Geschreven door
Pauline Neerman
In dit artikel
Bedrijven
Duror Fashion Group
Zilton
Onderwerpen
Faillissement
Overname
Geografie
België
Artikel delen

* * *

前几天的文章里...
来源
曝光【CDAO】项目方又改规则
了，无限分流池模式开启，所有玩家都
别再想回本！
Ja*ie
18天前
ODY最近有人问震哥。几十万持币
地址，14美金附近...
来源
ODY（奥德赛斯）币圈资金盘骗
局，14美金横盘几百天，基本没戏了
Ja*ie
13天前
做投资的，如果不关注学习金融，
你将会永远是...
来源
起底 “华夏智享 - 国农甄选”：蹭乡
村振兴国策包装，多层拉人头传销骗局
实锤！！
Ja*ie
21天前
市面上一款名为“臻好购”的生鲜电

--

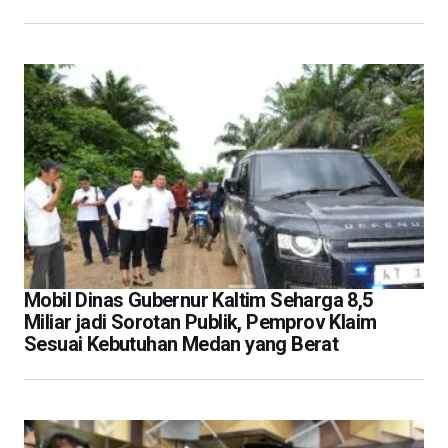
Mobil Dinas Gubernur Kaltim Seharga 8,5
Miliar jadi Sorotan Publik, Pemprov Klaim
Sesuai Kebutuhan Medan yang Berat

_Goal of the exercise_. All lines above from the line with "Geschreven door" through the line with "Artikel delen", both included, are to be set down exactly, with nothing else.

_Solution to this problem_.
Geschreven door
Pauline Neerman
In dit artikel
Bedrijven
Duror Fashion Group
Zilton
Onderwerpen
Faillissement
Overname
Geografie
België
Artikel delen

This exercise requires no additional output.